At the moment, farm fires often require large numbers of engines to attend. That’s because each vehicle typically only carries 1800 litres of water, so several are needed to fight even a medium-sized blaze.
To get more water, the fire crews either have to find a hydrant (which are rare on farms) or pump water from a nearby stream or river. The latter involves using portable pumps and long lengths of pipe, which takes time to set up and only gives modest flow-rates.
Critically, the fire engines have no means to use water that is often stored in large quantities in farm tanks used for supplying sprayers, simply because the pipe fittings aren’t compatible. The same applies to using water from spray bowsers and sprayer tanks themselves.
It was this baffling incompatibility that set Wistow arable farmer Richard Blackhurst thinking.
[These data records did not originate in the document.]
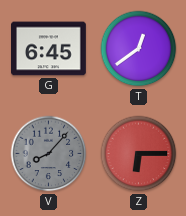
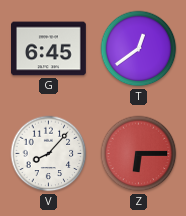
V dial: grey -> white
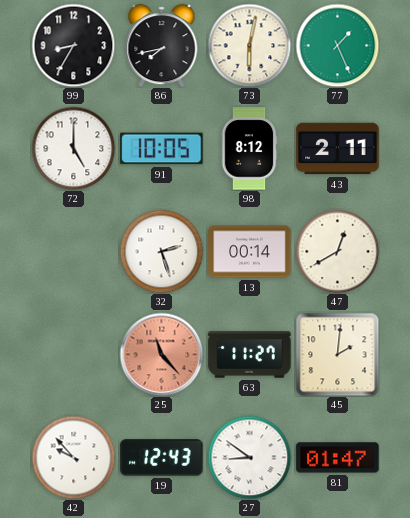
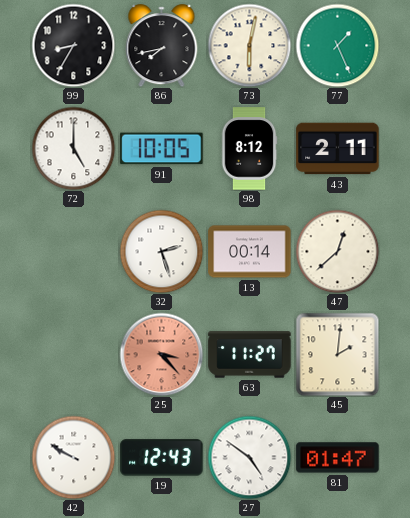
47: 12:40 -> 12:38
25: 11:23 -> 3:23
42: 9:53 -> 9:50
27: 8:51 -> 4:51
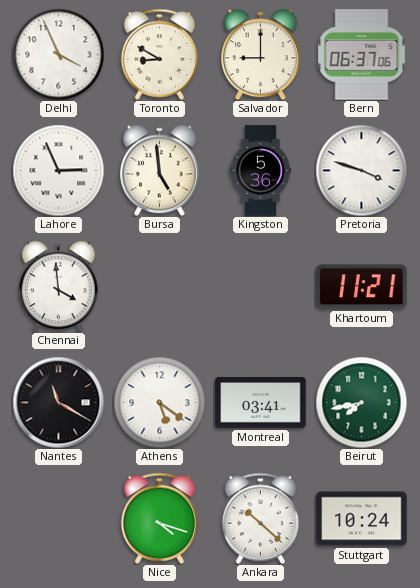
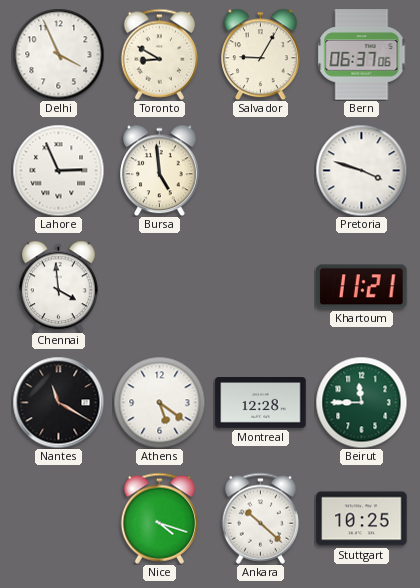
Salvador: 9:00 -> 9:05
Kingston: 5:36 -> none
Montreal: 03:41 -> 12:28
Beirut: 7:43 -> 11:45
Stuttgart: 10:24 -> 10:25
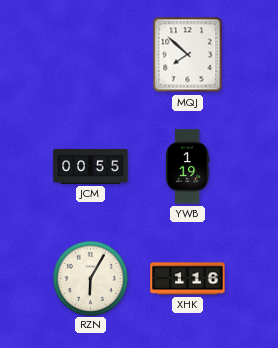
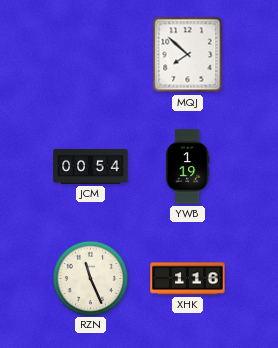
JCM: 00:55 -> 00:54
RZN: 6:05 -> 11:26
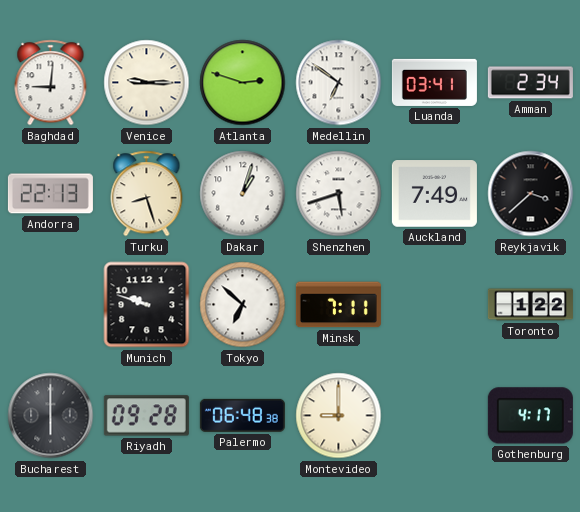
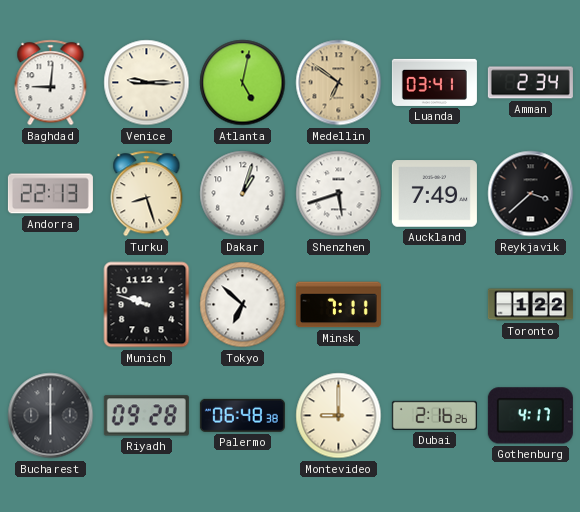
Atlanta: 2:48 -> 5:02
Medellin dial: white -> champagne
Dubai: none -> 2:16
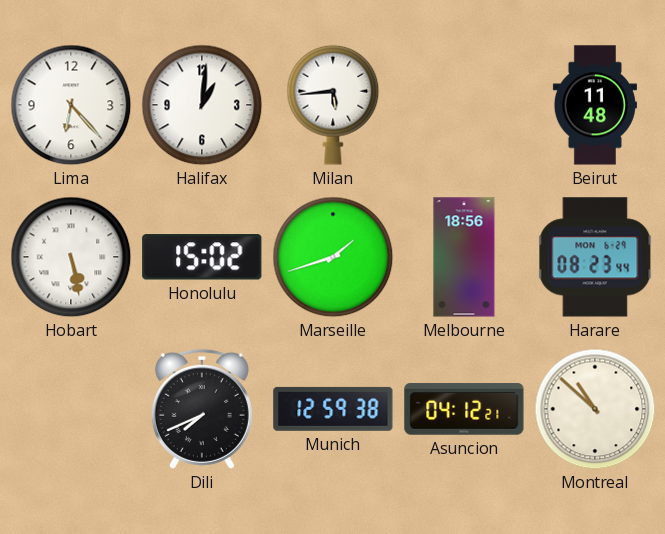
Earlier this year, a fire on his uncle’s farm resulted in 14 fire engines having to attend. Though there was a 30,000-litre water tank on the farm, the fire crew had to set up a complicated water supply system, using several fire engines working in relay to take water from a brook half a mile away.
“Imagine the frustration – your barn’s burning down and you’ve got 30,000 litres of water there on the farm that you can’t use,” says Mr Blackhurst. “We all do risk assessments for liquid fertiliser spills and diesel spills for assurance schemes, but do we ever do risk assessments for fires?”
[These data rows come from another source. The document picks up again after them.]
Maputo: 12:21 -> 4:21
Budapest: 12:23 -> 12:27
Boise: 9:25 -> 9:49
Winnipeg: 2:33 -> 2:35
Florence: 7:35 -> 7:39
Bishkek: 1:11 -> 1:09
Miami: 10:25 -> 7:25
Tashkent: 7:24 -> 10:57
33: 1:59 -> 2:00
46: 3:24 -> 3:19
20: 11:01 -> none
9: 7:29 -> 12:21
And it affects more than just farms, too. With just 36 fire engines in Cambridgeshire, sending 14 to one farm fire inevitably means that those remaining are stretched thinly across the county. If fire engines could use farm water, it would potentially mean that fewer would be needed and more would remain for other fires.
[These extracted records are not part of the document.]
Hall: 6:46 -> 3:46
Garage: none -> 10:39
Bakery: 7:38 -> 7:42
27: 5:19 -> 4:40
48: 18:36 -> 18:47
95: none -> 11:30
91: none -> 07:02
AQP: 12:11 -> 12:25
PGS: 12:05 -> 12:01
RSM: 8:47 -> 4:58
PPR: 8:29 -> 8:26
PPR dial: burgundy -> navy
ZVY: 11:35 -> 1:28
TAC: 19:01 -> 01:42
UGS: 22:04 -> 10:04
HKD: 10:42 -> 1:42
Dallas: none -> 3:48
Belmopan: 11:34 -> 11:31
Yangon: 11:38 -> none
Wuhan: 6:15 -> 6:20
Determined to find a way to make it possible for fire engines to use on-farm water, Mr Blackhurst contacted his local fire service at Huntingdon. An enthusiastic response came back from Huntingdonshire operational station manager Geoff Quince.
“Lack of water is our main problem when we tackle farm fires,” he agrees. “With a 2250 litres/min pump on the fire engines, you can use up your 1800 litres of water in less than a minute, so we have to eke it out.”
The answer was a simple connector – dubbed the Firemans Friend – that can fit farm water tanks at one end and the fire engine’s fittings at the other. Mr Blackhurst found off-the-shelf components and is selling a converter for £70 via a website currently being up called www.firemansfriend.co.uk .
Why not fit them direct to the fire engines? Simply because each vehicle would need to carry five different fittings and, because they work at the absolute weight limit, nothing extra can be carried, points out Mr Quince
Mr Blackhurst will also sell a complete kit that includes a stick-on sign so that fire crews arriving at an unfamiliar farm know where suitable water supplies can be found.